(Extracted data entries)
::::::::
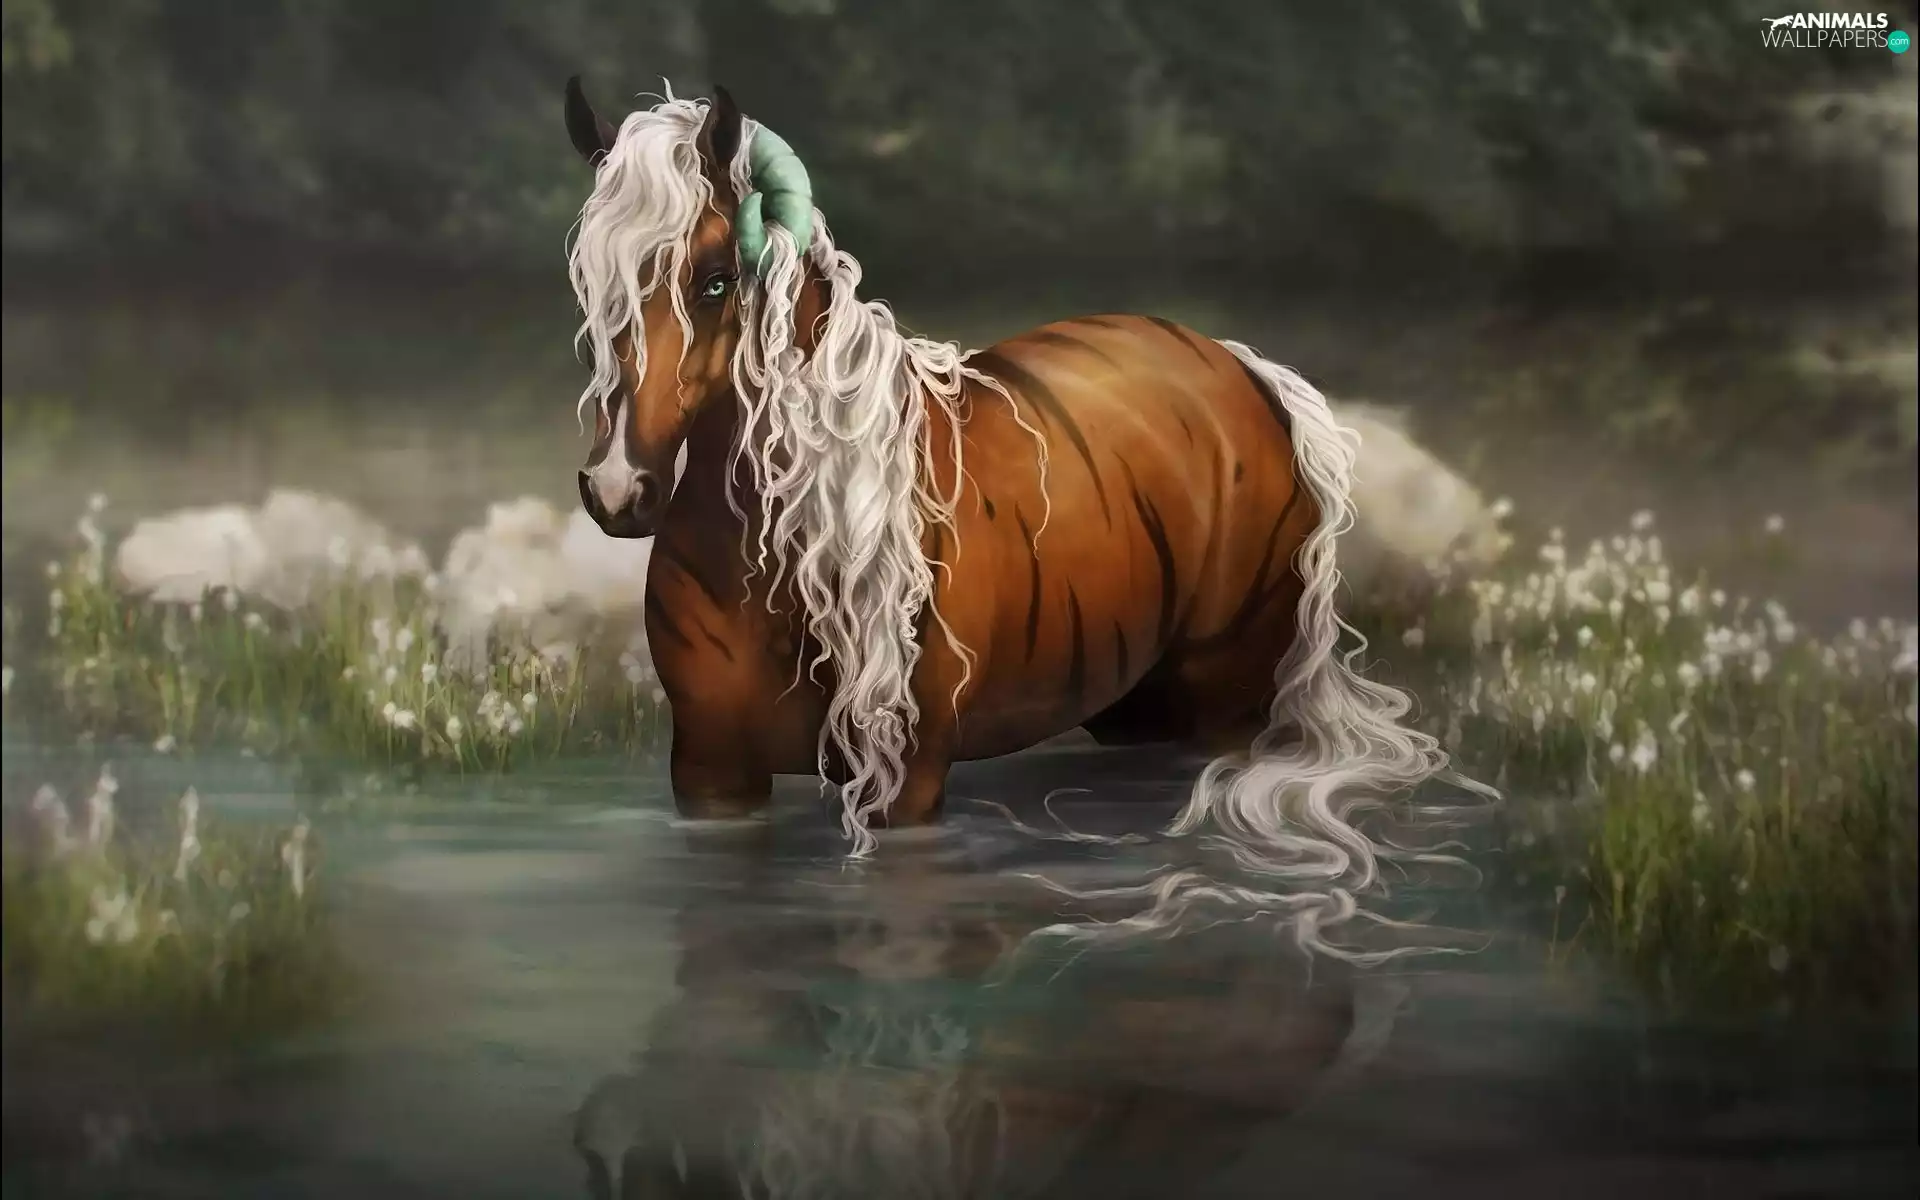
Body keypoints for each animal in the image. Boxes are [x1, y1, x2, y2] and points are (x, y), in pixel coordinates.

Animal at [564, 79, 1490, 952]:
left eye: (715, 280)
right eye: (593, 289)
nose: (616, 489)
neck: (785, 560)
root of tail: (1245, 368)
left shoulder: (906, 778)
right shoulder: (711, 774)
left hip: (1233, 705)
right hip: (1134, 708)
::::::::
* WHAT TO WORK ON
Would you reproduce the lines above exactly, without carrying over the pictures?

* RESPONSE FOR THIS EXERCISE
Body keypoints for each animal in the image. Boxes are [x1, y1, x2, y2] and points are (x, y), in pixel coordinates.

Animal at [564, 79, 1490, 952]:
left eye: (715, 280)
right eye: (593, 289)
nose: (616, 489)
neck: (785, 560)
root of tail: (1245, 368)
left shoulder: (906, 778)
right shoulder: (711, 774)
left hip: (1233, 705)
right hip: (1134, 708)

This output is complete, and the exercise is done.